Start at the line holding "Rendered at 1754 by 1241 pixels.". Write out that line and each one after it to the end of the data, unchanged.

-- Opening Marker --

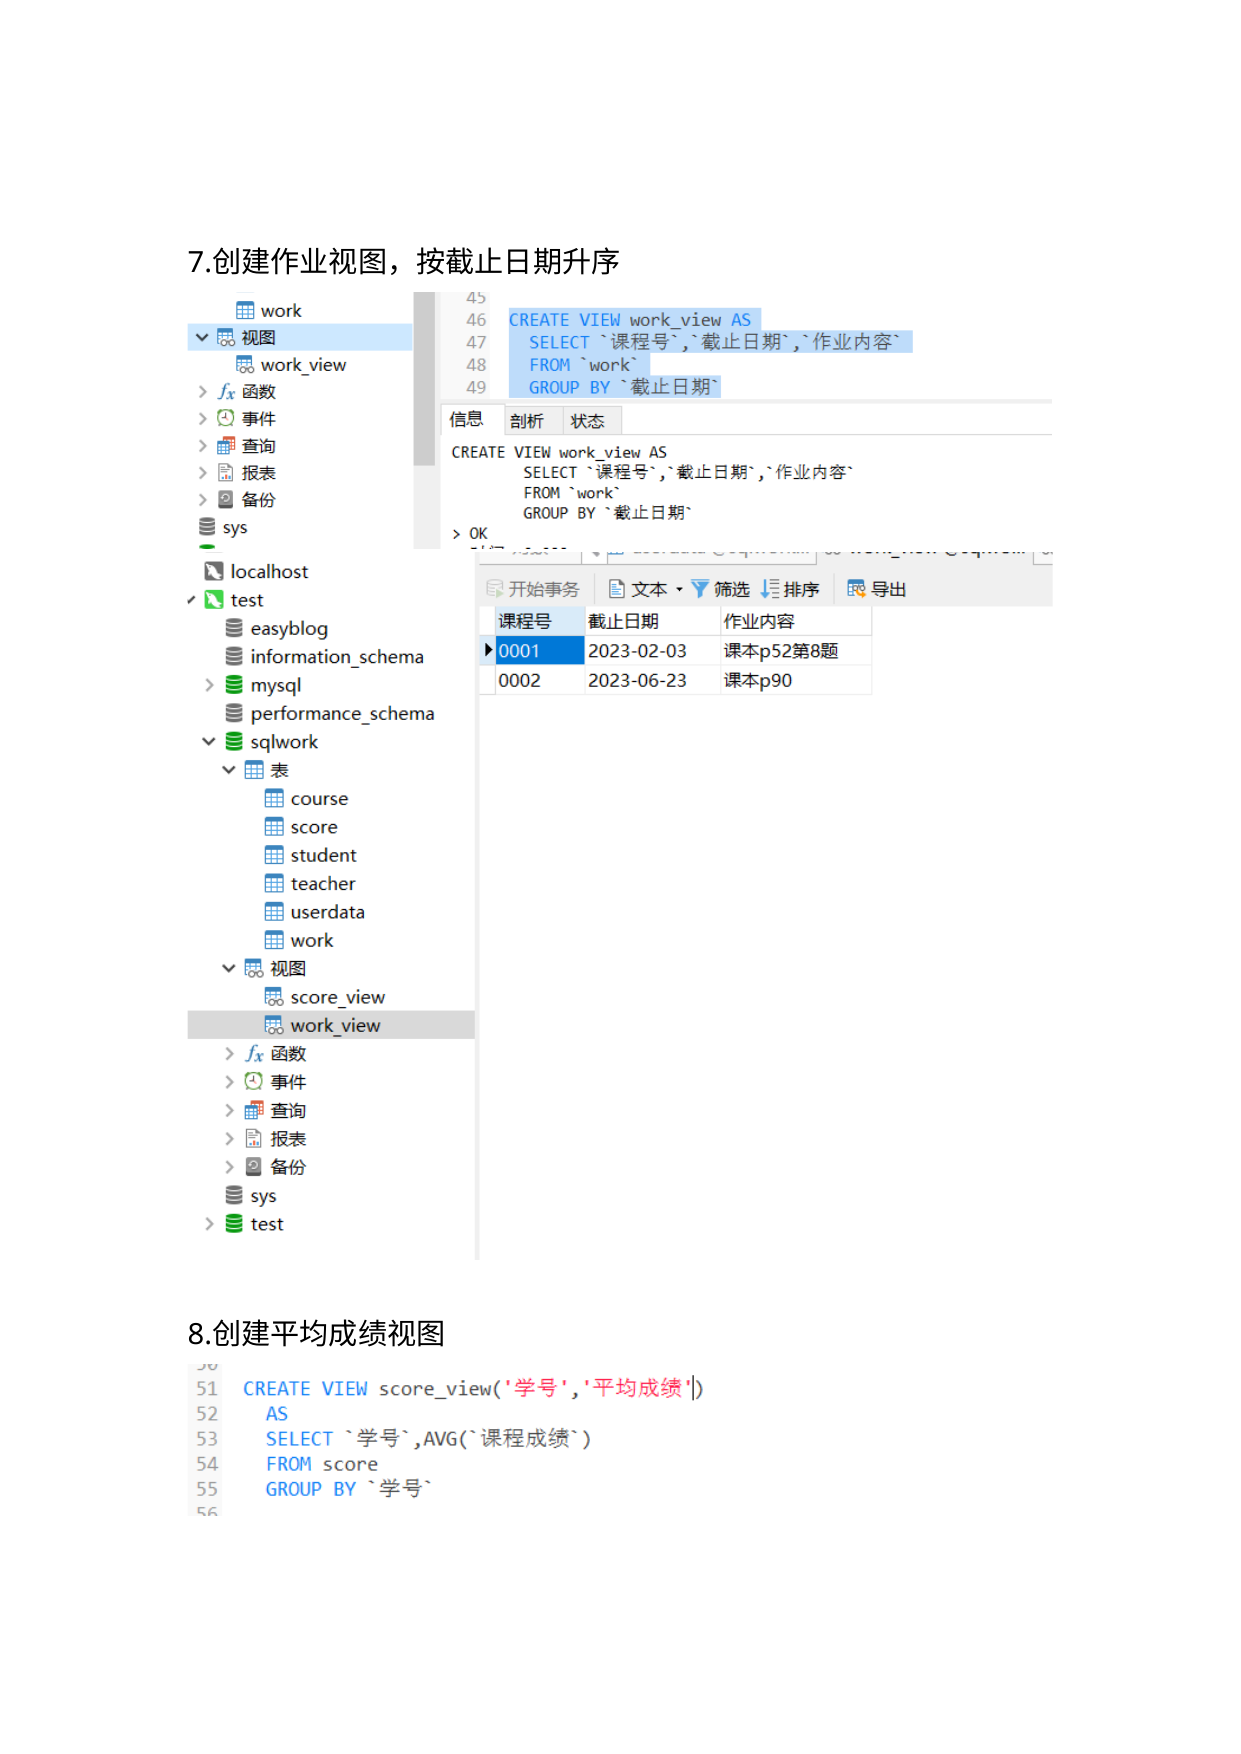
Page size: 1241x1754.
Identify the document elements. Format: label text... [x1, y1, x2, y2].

picture [187, 1364, 784, 1516]
picture [187, 292, 1052, 549]
list 7.创建作业视图，按截止日期升序 [187, 227, 1053, 292]
picture [187, 552, 1053, 1260]
list 8.创建平均成绩视图 [187, 1299, 1053, 1364]
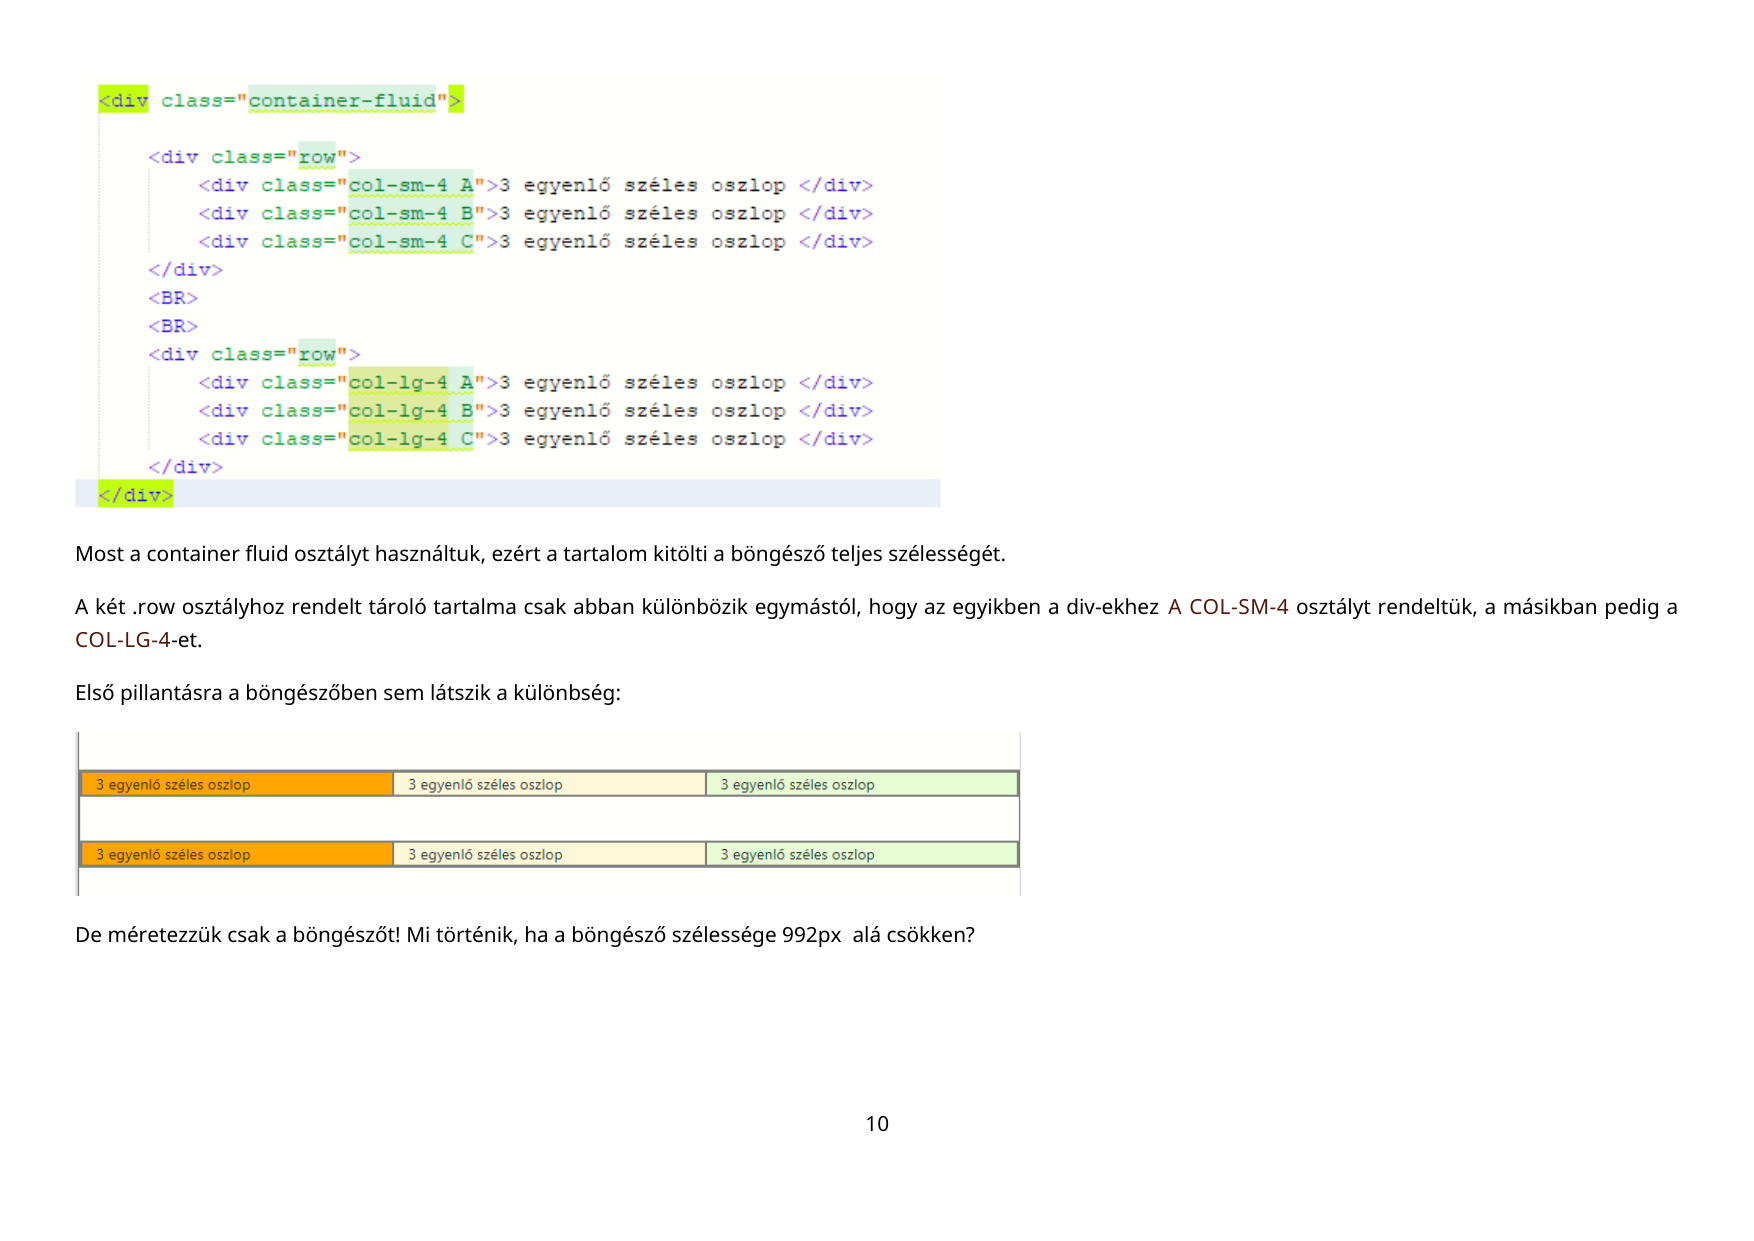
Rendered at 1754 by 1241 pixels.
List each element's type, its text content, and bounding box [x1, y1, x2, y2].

text Most a container fluid osztályt használtuk, ezért a tartalom kitölti a böngésző teljes szélességét. [75, 539, 1679, 567]
picture [75, 732, 1021, 896]
text De méretezzük csak a böngészőt! Mi történik, ha a böngésző szélessége 992px alá csökken? [75, 921, 1679, 949]
text Első pillantásra a böngészőben sem látszik a különbség: [75, 678, 1679, 707]
text A két .row osztályhoz rendelt tároló tartalma csak abban különbözik egymástól, hogy az egyikben a div-ekhez a col-sm-4 osztályt rendeltük, a másikban pedig a col-lg-4-et. [75, 592, 1679, 653]
picture [75, 75, 941, 514]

-- Closing Marker --

> _OUTPUT OF THE EXERCISE_
Rendered at 1754 by 1241 pixels.
List each element's type, its text content, and bounding box [x1, y1, x2, y2].

text Most a container fluid osztályt használtuk, ezért a tartalom kitölti a böngésző teljes szélességét. [75, 539, 1679, 567]
picture [75, 732, 1021, 896]
text De méretezzük csak a böngészőt! Mi történik, ha a böngésző szélessége 992px alá csökken? [75, 921, 1679, 949]
text Első pillantásra a böngészőben sem látszik a különbség: [75, 678, 1679, 707]
text A két .row osztályhoz rendelt tároló tartalma csak abban különbözik egymástól, hogy az egyikben a div-ekhez a col-sm-4 osztályt rendeltük, a másikban pedig a col-lg-4-et. [75, 592, 1679, 653]
picture [75, 75, 941, 514]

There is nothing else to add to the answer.